▶ Directions
Please work out how many lines below contain the word "using", and reply with only that number.

▶ Records from a data source
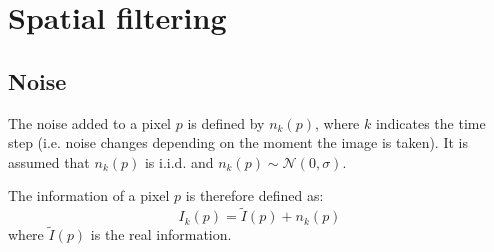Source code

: \chapter{Spatial filtering}


\section{Noise}

The noise added to a pixel $p$ is defined by $n_k(p)$, 
where $k$ indicates the time step (i.e. noise changes depending on the moment the image is taken).
It is assumed that $n_k(p)$ is i.i.d. and $n_k(p) \sim \mathcal{N}(0, \sigma)$.

The information of a pixel $p$ is therefore defined as:
\[ I_k(p) = \tilde{I}(p) + n_k(p) \]
where $\tilde{I}(p)$ is the real information.

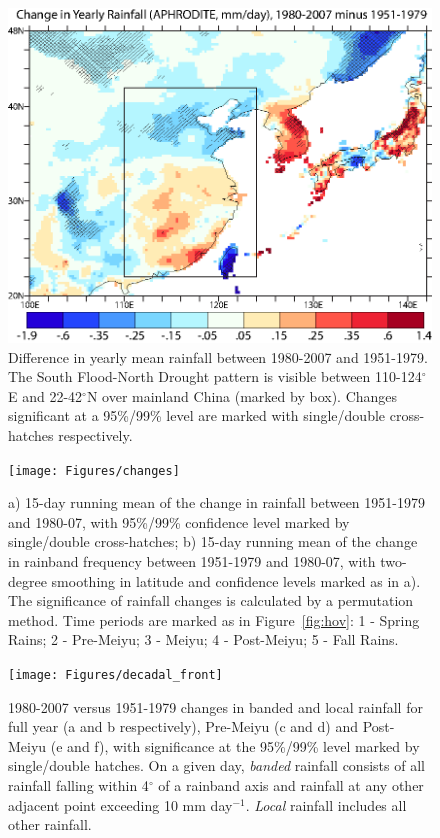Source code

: \documentclass{ametsoc}
\begin{document}
\begin{figure}
\centering
\noindent\includegraphics[width=36pc]{Figures/changes_2d_nojet}
\caption{Difference in yearly mean rainfall between 1980-2007 and 1951-1979. The South Flood-North Drought pattern is visible between 110-124$^{\circ}$E and 22-42$^{\circ}$N over mainland China (marked by box). Changes significant at a 95\%/99\% level are marked with single/double cross-hatches respectively.}
\label{fig:f31}
\end{figure}

\begin{figure}[htbp]
\centering
\noindent\texttt{[image: Figures/changes]}
\caption{a) 15-day running mean of the change in rainfall between 1951-1979 and 1980-07, with 95\%/99\% confidence level marked by single/double cross-hatches; b) 15-day running mean of the change in rainband frequency between 1951-1979 and 1980-07, with two-degree smoothing in latitude and confidence levels marked as in a). The significance of rainfall changes is calculated by a permutation method. Time periods are marked as in Figure~\ref{fig:hov}: 1 - Spring Rains; 2 - Pre-Meiyu; 3 - Meiyu; 4 - Post-Meiyu; 5 - Fall Rains.}
\label{fig:changes}
\end{figure}

\begin{figure}[htb]
\centering
\noindent\texttt{[image: Figures/decadal\_front]}
\caption{1980-2007 versus 1951-1979 changes in banded and local rainfall for full year (a and b respectively), Pre-Meiyu (c and d) and Post-Meiyu (e and f), with significance at the 95\%/99\% level marked by single/double hatches.  On a given day, \textit{banded} rainfall consists of all rainfall falling within 4$^{\circ}$ of a rainband axis and rainfall at any other adjacent point exceeding 10 mm day$^{-1}$. \textit{Local} rainfall includes all other rainfall.}
\label{fig:decadal_front}
\end{figure}
\end{document}
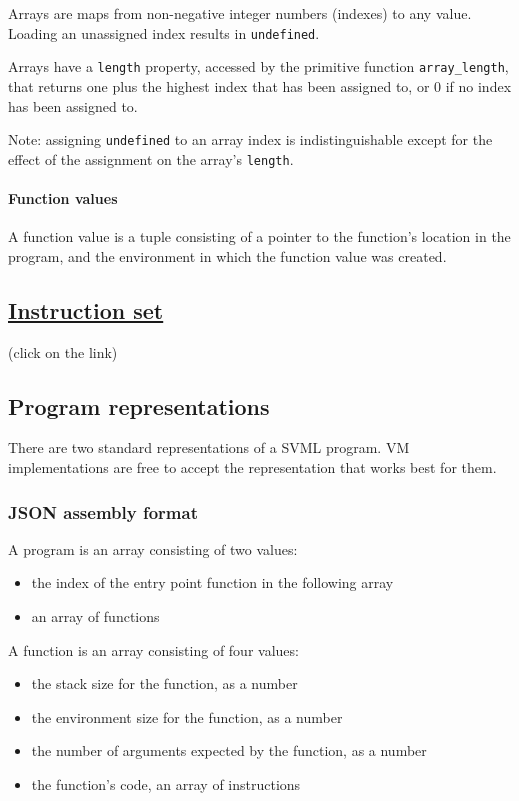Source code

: Arrays are maps from non-negative integer numbers (indexes) to any
value. Loading an unassigned index results in \texttt{undefined}.

Arrays have a \texttt{length} property, accessed by the primitive
function \texttt{array\_length}, that returns one plus the highest index
that has been assigned to, or 0 if no index has been assigned to.

Note: assigning \texttt{undefined} to an array index is
indistinguishable except for the effect of the assignment on the array's
\texttt{length}.

\paragraph{Function values}

A function value is a tuple consisting of a pointer to the function's
location in the program, and the environment in which the function value
was created.

\subsection{\texorpdfstring{\href{SVML-Instruction-Set}{Instruction
set}}{Instruction set}}

(click on the link)

\subsection{Program representations}

There are two standard representations of a SVML program. VM
implementations are free to accept the representation that works best
for them.

\subsubsection{JSON assembly format}

A program is an array consisting of two values:

\begin{itemize}
\item
  the index of the entry point function in the following array
\item
  an array of functions
\end{itemize}

A function is an array consisting of four values:

\begin{itemize}
\item
  the stack size for the function, as a number
\item
  the environment size for the function, as a number
\item
  the number of arguments expected by the function, as a number
\item
  the function's code, an array of instructions
\end{itemize}

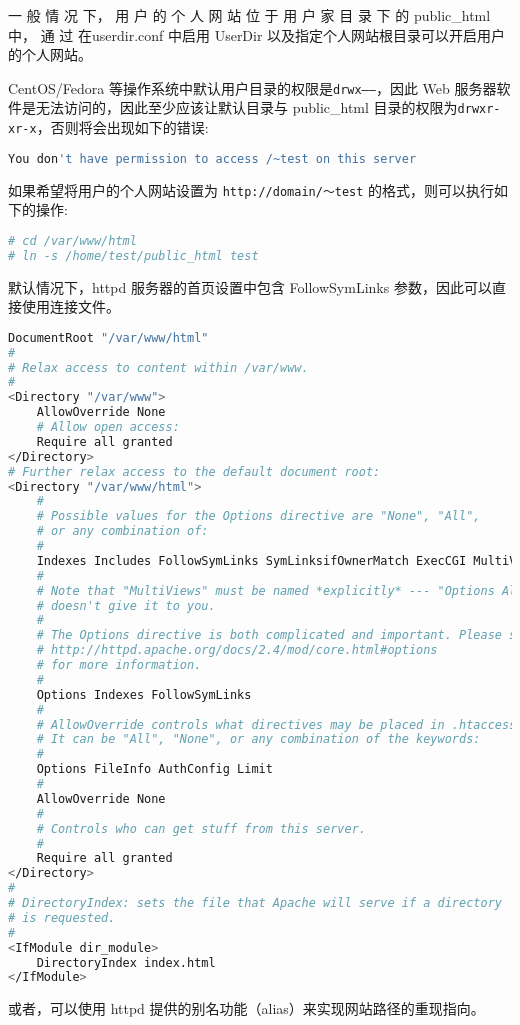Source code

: 一 般 情 况 下， 用 户 的 个 人 网 站 位 于 用 户 家 目 录 下 的 public\_html 中， 通 过 在userdir.conf 中启用 UserDir 以及指定个人网站根目录可以开启用户的个人网站。

CentOS/Fedora 等操作系统中默认用户目录的权限是\texttt{drwx------}，因此 Web 服务器软件是无法访问的，因此至少应该让默认目录与 public\_html 目录的权限为\texttt{drwxr-xr-x}，否则将会出现如下的错误:


\begin{lstlisting}[language=bash]
You don't have permission to access /~test on this server
\end{lstlisting}


如果希望将用户的个人网站设置为 \texttt{http://domain/～test} 的格式，则可以执行如下的操作:

\begin{lstlisting}[language=bash]
# cd /var/www/html
# ln -s /home/test/public_html test
\end{lstlisting}


默认情况下，httpd 服务器的首页设置中包含 FollowSymLinks 参数，因此可以直接使用连接文件。


\begin{lstlisting}[language=bash]
DocumentRoot "/var/www/html"
#
# Relax access to content within /var/www.
#
<Directory "/var/www">
	AllowOverride None
	# Allow open access:
	Require all granted
</Directory>
# Further relax access to the default document root:
<Directory "/var/www/html">
	#
	# Possible values for the Options directive are "None", "All",
	# or any combination of:
	#
	Indexes Includes FollowSymLinks SymLinksifOwnerMatch ExecCGI MultiViews
	#
	# Note that "MultiViews" must be named *explicitly* --- "Options All"
	# doesn't give it to you.
	#
	# The Options directive is both complicated and important. Please see
	# http://httpd.apache.org/docs/2.4/mod/core.html#options
	# for more information.
	#
	Options Indexes FollowSymLinks
	#
	# AllowOverride controls what directives may be placed in .htaccess files.
	# It can be "All", "None", or any combination of the keywords:
	#
	Options FileInfo AuthConfig Limit
	#
	AllowOverride None
	#
	# Controls who can get stuff from this server.
	#
	Require all granted
</Directory>
#
# DirectoryIndex: sets the file that Apache will serve if a directory
# is requested.
#
<IfModule dir_module>
	DirectoryIndex index.html
</IfModule>
\end{lstlisting}

或者，可以使用 httpd 提供的别名功能（alias）来实现网站路径的重现指向。

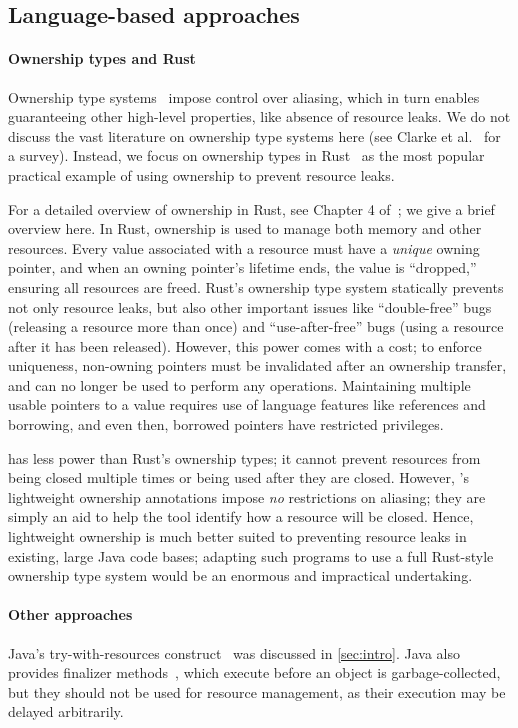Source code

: \subsection{Language-based approaches}\label{sec:rw-language}

\paragraph{Ownership types and Rust} Ownership type
systems~\cite{clarke2013ownership} impose control over aliasing, which
in turn enables guaranteeing other high-level properties, like absence of
resource leaks.  We do not discuss the vast literature on ownership type systems
here (see Clarke et al.~\cite{clarke2013ownership} for a survey). Instead, we
focus on ownership types in Rust~\cite{klabnik2018rust} as the most popular
practical example of using ownership to prevent resource leaks.

For a detailed overview of ownership in Rust, see Chapter 4
of~\cite{klabnik2018rust}; we give a brief overview here.  In Rust, ownership is
used to manage both memory and other resources.  Every value associated with a
resource must have a \emph{unique} owning pointer, and when an owning pointer's
lifetime ends, the value is ``dropped,'' ensuring all resources are freed.
Rust's ownership type system statically prevents
not only resource leaks, but also other important issues like ``double-free'' bugs
(releasing a resource more than once) and ``use-after-free'' bugs (using a
resource after it has been released). However, this power comes with a cost; to
enforce uniqueness, non-owning pointers must be invalidated after an ownership transfer,
and can no longer be used to perform any operations.  Maintaining multiple
usable pointers to a value requires use of language features like references and
borrowing, and even then, borrowed pointers have restricted privileges.

\Tool has less power than Rust's ownership types; it cannot prevent resources
from being closed multiple times or being used after they are closed.  However,
\Tool's lightweight ownership annotations impose \emph{no} restrictions on
aliasing; they are simply an aid to help the tool identify how a resource will
be closed.  Hence, lightweight ownership is much better suited to preventing
resource leaks in existing, large Java code bases; adapting such programs to use
a full Rust-style ownership type system would be an enormous and impractical
undertaking.

\paragraph{Other approaches} Java's try-with-resources
construct~\cite{try-with-resources} was discussed in \cref{sec:intro}.  Java
also provides finalizer methods~\cite[Chapter 12]{gosling2014jls}, which execute before an object is
garbage-collected, but they should not be used for resource management, as their
execution may be delayed arbitrarily.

▶ Response
2